Extract to read

-------------------------

I have no reason to believe I’m any different on my other medications as they are in the same drawer/travel bag and I get them from the same pharmacy. That $100,000 left on the table is now $200,000 as well as a lot of lost sales of chips and magazines from those extra pharmacy visits I don’t make.
This made me wonder why my physicians and my pharmacy do not engage me more on my adherence. Sadly, my physicians don’t have the data. They could and should … but they don’t. That’s why they always ask me what medications I am on (even though they have prescribed them) and sometimes, but rarely, whether I am taking them, as I should. To which I reply with a confident “yes” – everybody lies.
Providing I go to the same pharmacy, they have the data and should be able to engage me on my adherence, but they don’t either. This is somewhat surprising since, on top of the positive healthcare reasons, they stand to gain more from frequent repeat business. Historically, some pharmacies have participated in programs like those from Rx Canada that are paid for by big pharma to incent pharmacists to engage patients on their refill reminders but they tend to be for a specific drug. Pharmacy chains and banners are also starting to adopt patient engagement software (e.g. TELUS Pharma Space and Health QR) but they don’t meet my criteria of being independent of the pharmacy. There are also emerging apps like POP Rx, but they don’t (yet) meet my criteria of automatically using real pharmacy data. Ironically, I used Google Health back in 2008 while I was still living in Boston and it met both of my criteria … but Google shut that service down in 2011 due to “lack of widespread adoption”. Sigh.
I can categorically say that cost is not a factor for me in my adherence as I pay for a good drug plan that covers the majority of the cost of my drugs and I can stomach my out of pocket co-pays. But that is not true for many Canadians. Even with a drug plan, too many people will balk at getting a refill due to their co-pays. Patient benefit cards and programs like innoviCares help with that and, through engaging patients, have been shown to correlate with higher adherence. STI’s recent “STI Reimbursement Programs Correlate with Higher Medication Possession Ratios” discussion paper demonstrates a 30% relative improvement in medication possession ratio (MPR) over a 12-month period for patients benefiting from a reimbursement solution program.

-------------------------

Source information

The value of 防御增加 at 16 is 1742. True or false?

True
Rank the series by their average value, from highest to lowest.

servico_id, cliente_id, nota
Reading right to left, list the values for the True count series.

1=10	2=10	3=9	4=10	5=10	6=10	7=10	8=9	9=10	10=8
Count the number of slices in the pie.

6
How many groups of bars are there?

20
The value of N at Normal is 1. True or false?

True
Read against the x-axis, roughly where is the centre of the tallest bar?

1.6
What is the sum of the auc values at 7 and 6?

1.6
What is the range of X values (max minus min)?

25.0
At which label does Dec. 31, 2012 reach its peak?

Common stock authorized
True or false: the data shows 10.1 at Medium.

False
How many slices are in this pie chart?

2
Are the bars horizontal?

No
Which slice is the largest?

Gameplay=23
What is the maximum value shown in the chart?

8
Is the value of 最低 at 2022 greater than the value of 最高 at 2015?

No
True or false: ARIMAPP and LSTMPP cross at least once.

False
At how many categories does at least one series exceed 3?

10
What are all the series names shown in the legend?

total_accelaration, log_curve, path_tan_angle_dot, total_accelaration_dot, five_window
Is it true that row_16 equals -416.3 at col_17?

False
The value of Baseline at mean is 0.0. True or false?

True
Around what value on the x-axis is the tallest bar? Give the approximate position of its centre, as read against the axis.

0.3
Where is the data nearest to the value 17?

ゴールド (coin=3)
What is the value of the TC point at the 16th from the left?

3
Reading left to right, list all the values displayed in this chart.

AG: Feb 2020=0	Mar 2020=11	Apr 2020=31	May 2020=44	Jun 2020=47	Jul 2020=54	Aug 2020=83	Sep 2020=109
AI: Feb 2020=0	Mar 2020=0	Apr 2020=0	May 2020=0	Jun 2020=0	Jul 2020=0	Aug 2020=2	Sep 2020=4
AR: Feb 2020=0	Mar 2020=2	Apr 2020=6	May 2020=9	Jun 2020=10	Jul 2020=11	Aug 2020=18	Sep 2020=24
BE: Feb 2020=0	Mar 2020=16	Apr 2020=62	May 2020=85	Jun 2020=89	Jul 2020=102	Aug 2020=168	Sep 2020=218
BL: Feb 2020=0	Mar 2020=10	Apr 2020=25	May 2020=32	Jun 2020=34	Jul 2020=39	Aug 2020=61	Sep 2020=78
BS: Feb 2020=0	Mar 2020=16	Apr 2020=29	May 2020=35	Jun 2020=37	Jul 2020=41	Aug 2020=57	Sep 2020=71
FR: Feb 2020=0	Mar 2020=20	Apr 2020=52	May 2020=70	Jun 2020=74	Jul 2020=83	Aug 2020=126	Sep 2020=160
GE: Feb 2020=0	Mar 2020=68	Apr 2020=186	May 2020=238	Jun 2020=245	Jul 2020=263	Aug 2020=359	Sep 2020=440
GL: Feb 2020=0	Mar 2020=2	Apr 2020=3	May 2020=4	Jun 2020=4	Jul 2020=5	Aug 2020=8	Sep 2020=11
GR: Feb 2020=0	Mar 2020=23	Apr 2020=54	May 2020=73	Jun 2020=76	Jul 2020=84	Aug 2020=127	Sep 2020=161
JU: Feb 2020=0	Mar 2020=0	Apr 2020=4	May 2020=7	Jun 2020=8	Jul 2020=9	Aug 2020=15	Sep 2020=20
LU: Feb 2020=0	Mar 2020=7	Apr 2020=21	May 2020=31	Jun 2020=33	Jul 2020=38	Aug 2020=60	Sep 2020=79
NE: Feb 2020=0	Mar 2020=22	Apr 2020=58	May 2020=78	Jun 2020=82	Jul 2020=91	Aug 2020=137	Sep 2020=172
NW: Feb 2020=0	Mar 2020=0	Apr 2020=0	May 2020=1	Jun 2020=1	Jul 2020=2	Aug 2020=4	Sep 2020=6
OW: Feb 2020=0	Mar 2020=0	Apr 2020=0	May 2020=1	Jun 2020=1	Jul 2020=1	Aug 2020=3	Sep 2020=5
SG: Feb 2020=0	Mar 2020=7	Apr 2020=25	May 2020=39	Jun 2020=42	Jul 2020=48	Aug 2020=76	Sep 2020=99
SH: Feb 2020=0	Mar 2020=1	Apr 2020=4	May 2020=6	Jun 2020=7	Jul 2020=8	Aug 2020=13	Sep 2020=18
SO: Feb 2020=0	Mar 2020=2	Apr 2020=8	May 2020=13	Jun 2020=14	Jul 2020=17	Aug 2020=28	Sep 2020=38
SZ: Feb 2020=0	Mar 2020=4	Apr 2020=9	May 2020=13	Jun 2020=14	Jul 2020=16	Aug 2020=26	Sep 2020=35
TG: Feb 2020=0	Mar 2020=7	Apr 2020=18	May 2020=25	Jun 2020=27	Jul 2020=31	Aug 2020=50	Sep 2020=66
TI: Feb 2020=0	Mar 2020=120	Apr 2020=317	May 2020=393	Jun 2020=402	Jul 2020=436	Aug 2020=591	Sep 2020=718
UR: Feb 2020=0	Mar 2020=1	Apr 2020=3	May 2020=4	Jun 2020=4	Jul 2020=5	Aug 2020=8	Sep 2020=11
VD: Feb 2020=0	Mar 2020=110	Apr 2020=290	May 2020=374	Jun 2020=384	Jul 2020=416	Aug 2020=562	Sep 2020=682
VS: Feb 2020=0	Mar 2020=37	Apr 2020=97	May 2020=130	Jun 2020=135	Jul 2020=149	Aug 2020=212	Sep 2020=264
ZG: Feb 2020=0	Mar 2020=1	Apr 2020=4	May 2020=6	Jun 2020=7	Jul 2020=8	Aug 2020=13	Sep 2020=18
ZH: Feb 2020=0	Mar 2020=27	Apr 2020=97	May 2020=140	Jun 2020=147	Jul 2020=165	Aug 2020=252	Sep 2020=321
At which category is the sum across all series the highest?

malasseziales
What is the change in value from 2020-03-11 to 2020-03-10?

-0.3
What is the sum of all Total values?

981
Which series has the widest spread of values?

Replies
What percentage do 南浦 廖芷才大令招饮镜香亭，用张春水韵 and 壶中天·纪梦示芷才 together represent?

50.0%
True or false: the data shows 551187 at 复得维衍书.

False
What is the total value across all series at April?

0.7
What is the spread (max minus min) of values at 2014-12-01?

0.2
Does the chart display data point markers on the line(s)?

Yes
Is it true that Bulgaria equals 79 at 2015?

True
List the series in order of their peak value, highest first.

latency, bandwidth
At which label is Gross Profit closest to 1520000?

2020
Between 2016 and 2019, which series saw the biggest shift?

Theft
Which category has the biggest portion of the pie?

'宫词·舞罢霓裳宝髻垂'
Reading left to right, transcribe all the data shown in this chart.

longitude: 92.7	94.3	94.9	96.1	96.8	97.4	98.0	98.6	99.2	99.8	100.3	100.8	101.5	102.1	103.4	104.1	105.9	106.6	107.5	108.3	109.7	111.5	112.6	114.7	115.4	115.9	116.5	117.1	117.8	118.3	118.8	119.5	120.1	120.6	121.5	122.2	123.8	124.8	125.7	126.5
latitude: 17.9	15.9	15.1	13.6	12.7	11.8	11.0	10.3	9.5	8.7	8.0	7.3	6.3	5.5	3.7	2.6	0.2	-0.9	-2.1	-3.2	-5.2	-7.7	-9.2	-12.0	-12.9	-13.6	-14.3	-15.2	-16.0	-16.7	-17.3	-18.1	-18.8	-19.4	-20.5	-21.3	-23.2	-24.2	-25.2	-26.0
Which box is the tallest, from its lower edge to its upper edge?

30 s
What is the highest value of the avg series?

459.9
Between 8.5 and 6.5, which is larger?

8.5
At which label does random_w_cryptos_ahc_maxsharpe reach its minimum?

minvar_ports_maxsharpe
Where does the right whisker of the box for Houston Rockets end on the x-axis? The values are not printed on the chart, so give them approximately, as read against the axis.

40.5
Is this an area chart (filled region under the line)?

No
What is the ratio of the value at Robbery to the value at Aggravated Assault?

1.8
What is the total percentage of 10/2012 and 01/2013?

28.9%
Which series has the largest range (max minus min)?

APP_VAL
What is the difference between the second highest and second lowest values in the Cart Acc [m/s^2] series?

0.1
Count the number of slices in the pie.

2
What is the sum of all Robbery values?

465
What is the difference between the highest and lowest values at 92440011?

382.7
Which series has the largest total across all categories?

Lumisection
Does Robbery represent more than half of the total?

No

-------------------------

Assignment
Continue the piece on medication adherence and pharmacy engagement, starting right after its last sentence.

Answer below
With respect to helping me to remember to take my pill, the current state of the art seems to be the daily text message, although I’ve started to use the Pill Alert app and it gives me reminders via my Apple Watch. I was skeptical at first and thought the daily reminder would just be annoying, but I have to admit that it does work on occasion. Amusingly though, my MS medication text alert arrives every day at 8:47 AM, sometimes twice and from 9 different phone numbers each with different area codes and all containing the same “please lot into your account” spelling error. I’m sure there’s an explanation for this.
Finally, the main reason why I don’t adhere, because I’ve run out of pills, is usually related to getting a prescription renewal and not a refill. Refills are generally easy to do and I feel in control of those. It’s when my current prescription runs out of refills and I need to get a new prescription that things go all pear shaped. I recently stopped adhering to my Crestor for over a week while I watched my pharmacy duke it out with my physician’s office over lost faxes. Frustrating but if that was for my MS medication, then I would need to go back and repeat the whole initiation process at considerable time and cost to everyone.
To wrap up part one of this blog, tackling unintentional non-adherence is worth doing. Current and historical approaches are inadequate and haven’t really moved the yardstick much. The promise lies in increased adoption of technology in patient engagement, which I’ll tackle in part two.